On September 5, 2018, NMM entered into a non-revolving line of credit agreement with
Preferred Bank, which is affiliated with one of the Company’s board members,
(“NMM Line of Credit Agreement”) which provides for loan availability of up to $20.0 million with a maturity date of September 5, 2019. The interest rate is based on the Wall Street Journal “prime rate” plus 0.125%, or 5.625%, as of December 31, 2018. The line of credit is guaranteed by Apollo Medical Holdings, Inc. and is collateralized by substantially all assets of NMM. The line of credit was obtained to finance potential acquisitions, with each drawdown to be converted into a five-year term loan with monthly principal payments plus interest based on a five-year amortization schedule, the availability of the line of credit is reduced accordingly based on the aggregate amount drawn. As of December 31, 2018, availability under this line of credit was $20.0 million.
 
On June 14, 2018, APC amended its promissory note agreement with
Preferred Bank, which is affiliated with one of the Company’s board members,
(“APC Business Loan Agreement”) which provides for loan availability of up to $10.0 million with a maturity date of June 22, 2020. The interest rate is based on the Wall Street Journal “prime rate” plus 0.125%, or 5.625% and 4.625%, as of December 31, 2018 and December 31, 2017, respectively. As of December 31, 2017, APC was not in compliance with certain financial debt covenant requirements contained in the loan agreement for which APC obtained a waiver through June 30, 2018. As of December 31, 2018, APC was in compliance with such financial debt covenant requirements.
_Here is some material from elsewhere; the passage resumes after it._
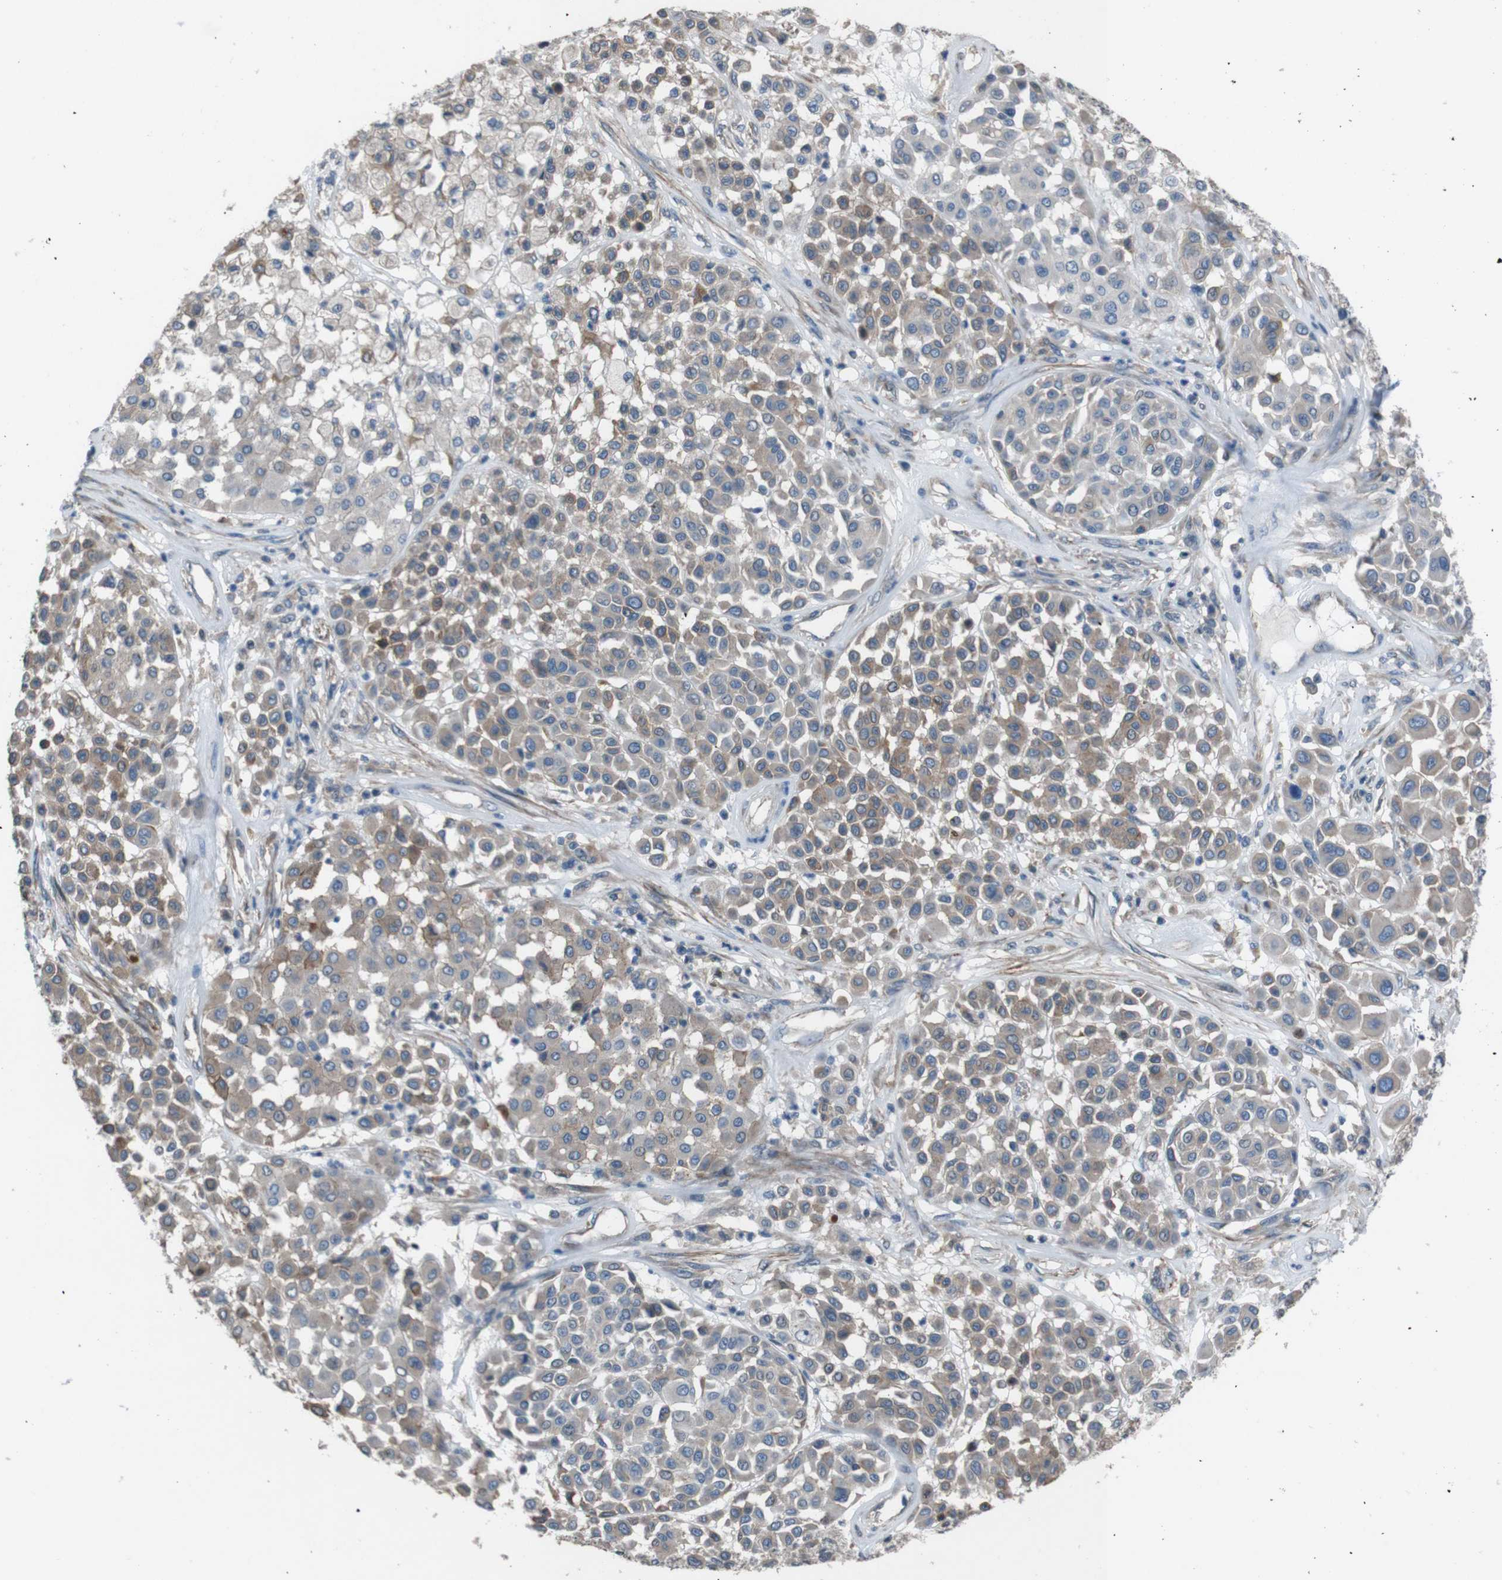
{"staining": {"intensity": "weak", "quantity": "25%-75%", "location": "cytoplasmic/membranous"}, "tissue": "melanoma", "cell_type": "Tumor cells", "image_type": "cancer", "snomed": [{"axis": "morphology", "description": "Malignant melanoma, Metastatic site"}, {"axis": "topography", "description": "Soft tissue"}], "caption": "Immunohistochemistry (IHC) staining of malignant melanoma (metastatic site), which reveals low levels of weak cytoplasmic/membranous staining in approximately 25%-75% of tumor cells indicating weak cytoplasmic/membranous protein positivity. The staining was performed using DAB (brown) for protein detection and nuclei were counterstained in hematoxylin (blue).", "gene": "NAALADL2", "patient": {"sex": "male", "age": 41}}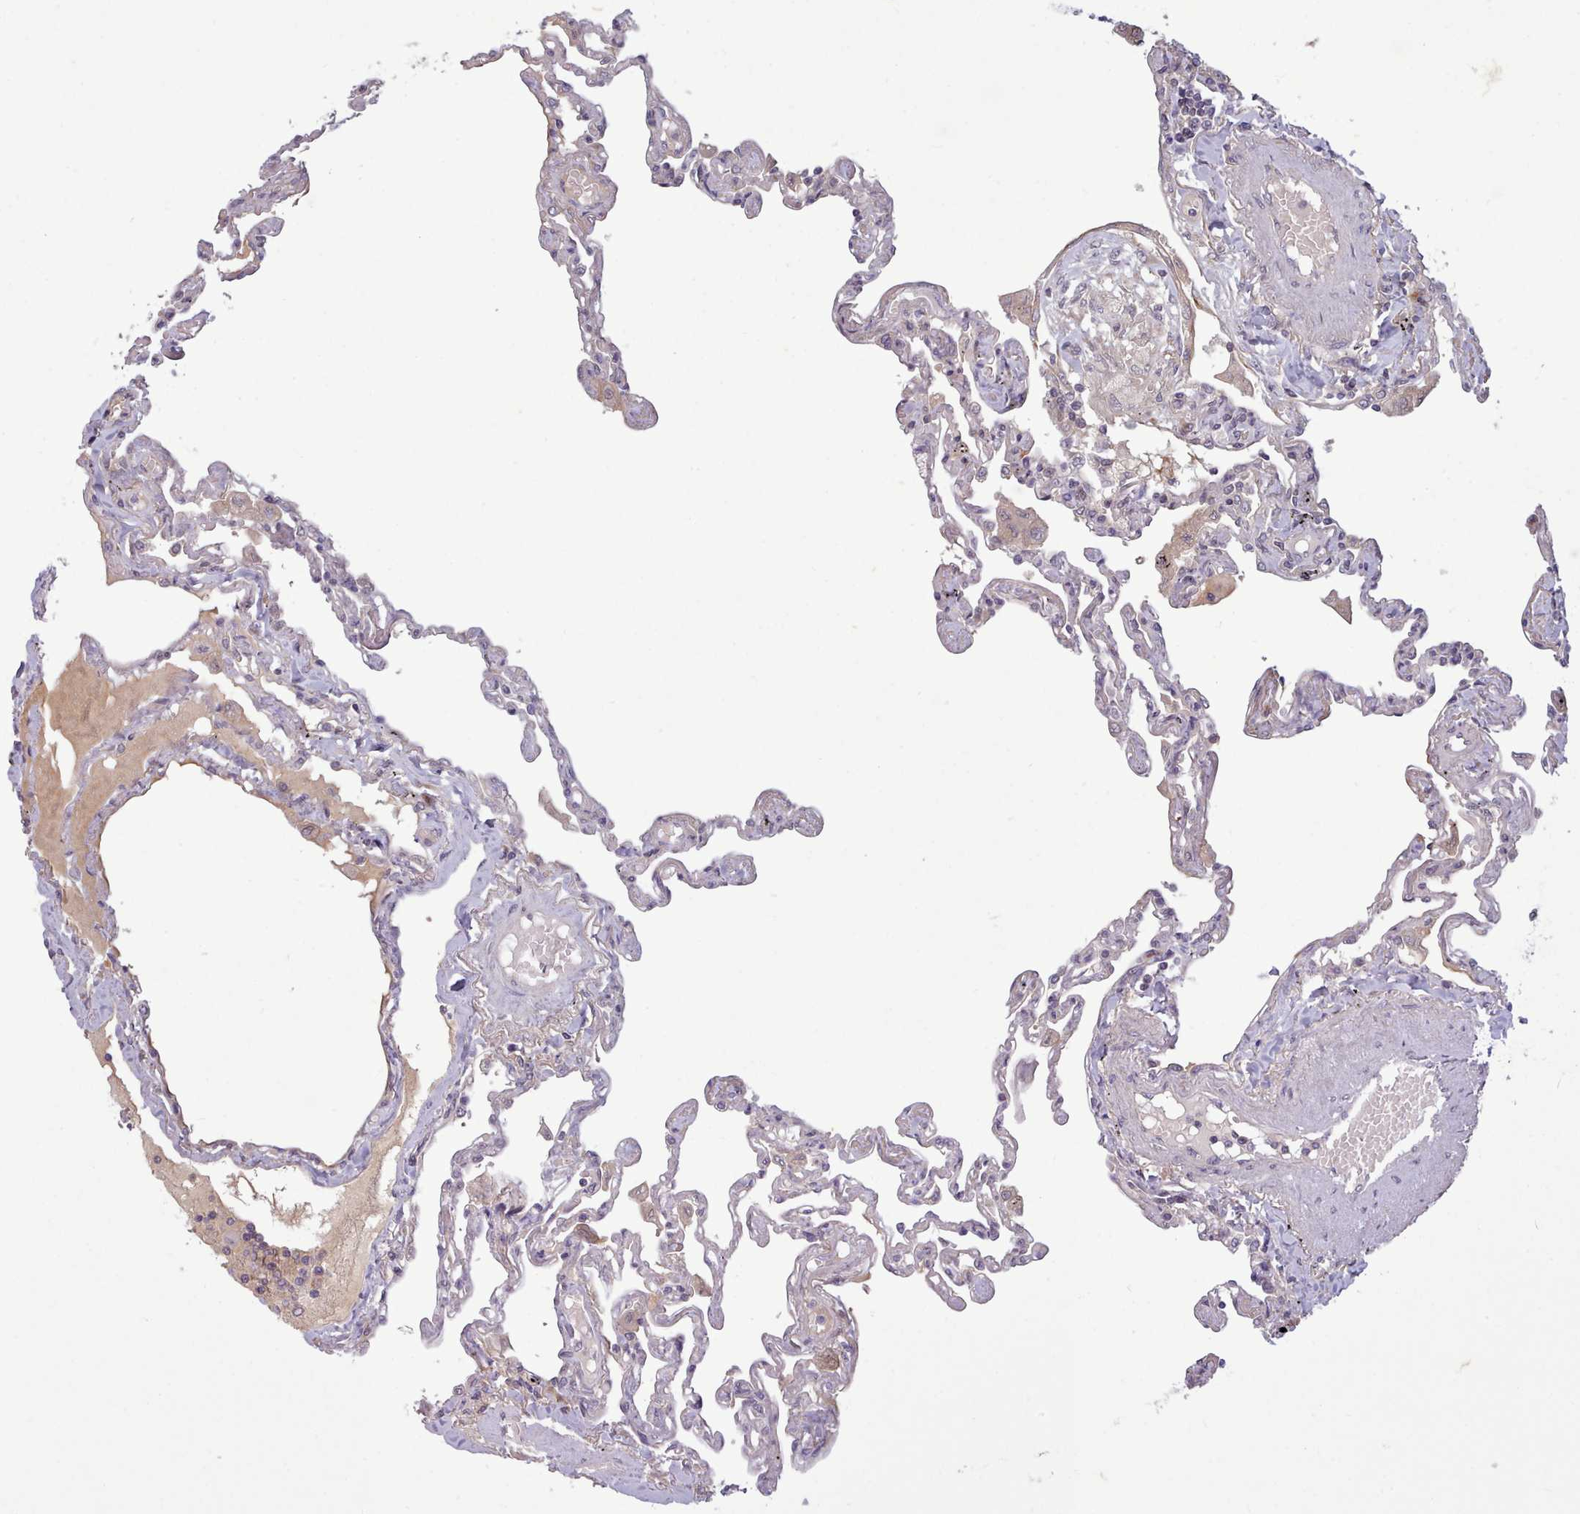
{"staining": {"intensity": "negative", "quantity": "none", "location": "none"}, "tissue": "lung", "cell_type": "Alveolar cells", "image_type": "normal", "snomed": [{"axis": "morphology", "description": "Normal tissue, NOS"}, {"axis": "topography", "description": "Lung"}], "caption": "Immunohistochemical staining of normal human lung shows no significant expression in alveolar cells.", "gene": "NMRK1", "patient": {"sex": "female", "age": 67}}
Pursuant to the June 2018 amendment, certain covenants were modified or deleted in its entirety and the guarantee made by individual shareholders of APC was removed. The loan is also collateralized by substantially all assets of APC. No amounts were drawn on this line during the year ended December 31, 2018 and no amounts were outstanding as of December 31, 2018 and December 31, 2017. As of both December 31, 2018 and December 31, 2017, availability under this line of credit was $9.7 million.
 
Standby Letters of Credit
 
On March 3, 2017, APAACO established an irrevocable standby letter of credit with
Preferred Bank, which is affiliated with one of the Company’s board members,
(through the NMM Business Loan Agreement) for $6.7 million for the benefit of CMS. The letter of credit expired on December 31, 2018 and is deemed automatically extended without amendment for additional one - year periods from the present or any future expiration date, unless notified by the institution to terminate prior to 90 days from any expiration date. APAACO may continue to draw from the letter of credit for one year following the bank’s notification of non-renewal.
 
On October 3, 2018, APAACO established
a second
 irrevocable standby letter of credit with
Preferred Bank, which is affiliated with one of the Company’s board members,
(through the NMM Business Loan Agreement) for $6.6 million for the benefit of CMS. The letter of credit expires on December 31, 2019 and is deemed automatically extended without amendment for additional one - year periods from the present or any future expiration date, unless notified by the institution to terminate prior to 90 days from any expiration date. APAACO may continue to draw from the letter of credit for one year following the bank’s notification of non-renewal.
 
APC established irrevocable standby letters of credit with a financial institution for a total of $0.3 million for the benefit of certain health plans. The standby letters of credit are automatically extended without amendment for additional one-year periods from the present or any future expiration date, unless notified by the institution in advance of the expiration date that the letter will be terminated.